◆ Work required
Could you please find each line in the records that contains the word "深泽多层电路" and copy it?

◆ Data items
"""

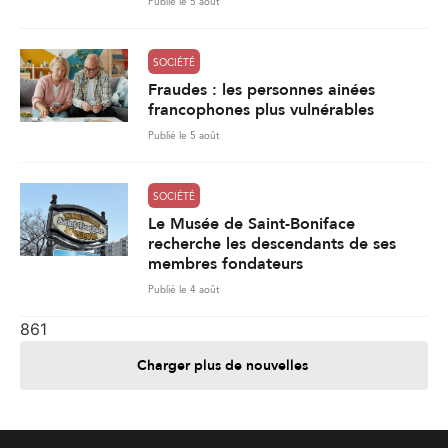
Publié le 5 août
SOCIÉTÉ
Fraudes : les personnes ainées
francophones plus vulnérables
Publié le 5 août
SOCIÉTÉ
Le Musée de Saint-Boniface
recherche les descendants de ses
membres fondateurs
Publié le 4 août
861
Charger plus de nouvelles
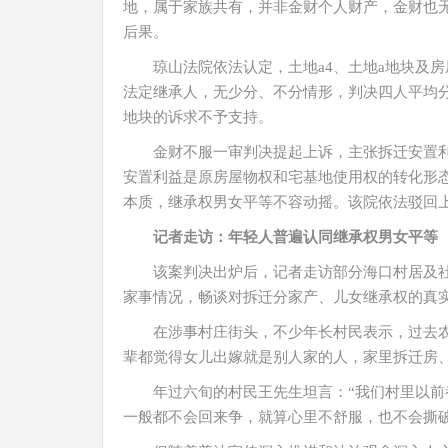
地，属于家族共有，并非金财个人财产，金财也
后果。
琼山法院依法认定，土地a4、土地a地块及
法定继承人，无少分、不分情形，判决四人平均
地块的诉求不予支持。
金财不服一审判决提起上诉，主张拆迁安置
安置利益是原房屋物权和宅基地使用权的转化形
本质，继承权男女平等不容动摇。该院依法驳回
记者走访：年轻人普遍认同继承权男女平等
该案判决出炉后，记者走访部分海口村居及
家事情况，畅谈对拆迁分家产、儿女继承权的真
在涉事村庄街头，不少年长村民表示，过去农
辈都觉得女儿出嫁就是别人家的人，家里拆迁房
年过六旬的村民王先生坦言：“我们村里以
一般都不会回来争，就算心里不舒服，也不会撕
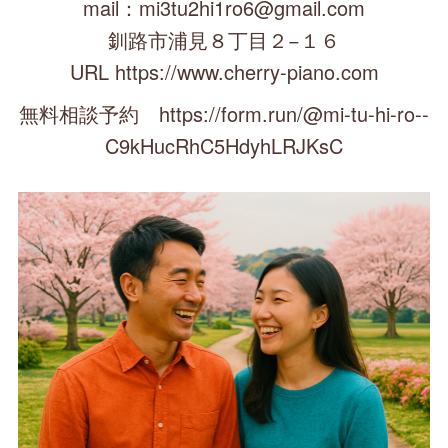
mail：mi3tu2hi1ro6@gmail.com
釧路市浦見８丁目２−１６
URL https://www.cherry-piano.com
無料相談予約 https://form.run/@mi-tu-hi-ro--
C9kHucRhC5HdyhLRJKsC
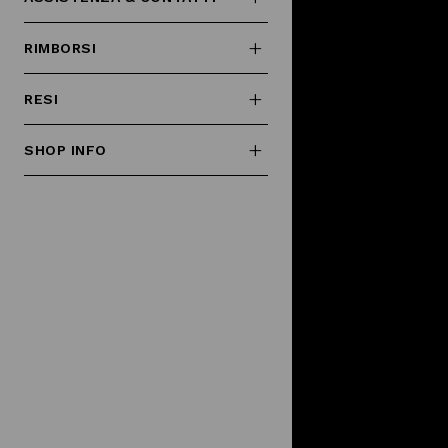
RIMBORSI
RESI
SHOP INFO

"""
"""

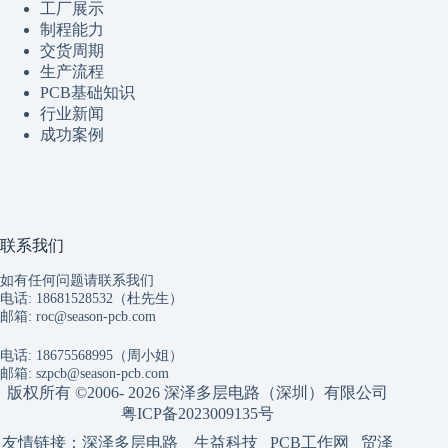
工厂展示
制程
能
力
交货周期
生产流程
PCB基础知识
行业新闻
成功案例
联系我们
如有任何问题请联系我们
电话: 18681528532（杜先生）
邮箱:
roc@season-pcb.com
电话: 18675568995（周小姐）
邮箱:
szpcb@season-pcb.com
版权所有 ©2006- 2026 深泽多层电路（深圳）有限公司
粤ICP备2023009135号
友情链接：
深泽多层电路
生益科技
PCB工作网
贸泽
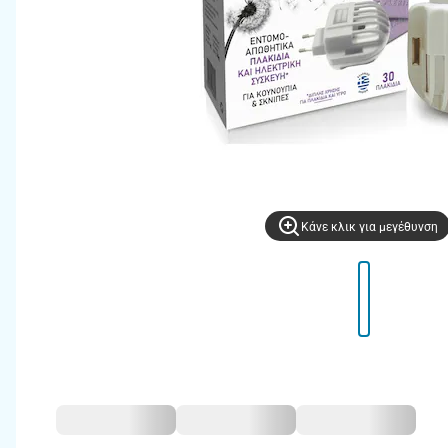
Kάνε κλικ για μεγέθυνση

"""

◆ Solution to the exercise
版权所有 ©2006- 2026 深泽多层电路（深圳）有限公司
深泽多层电路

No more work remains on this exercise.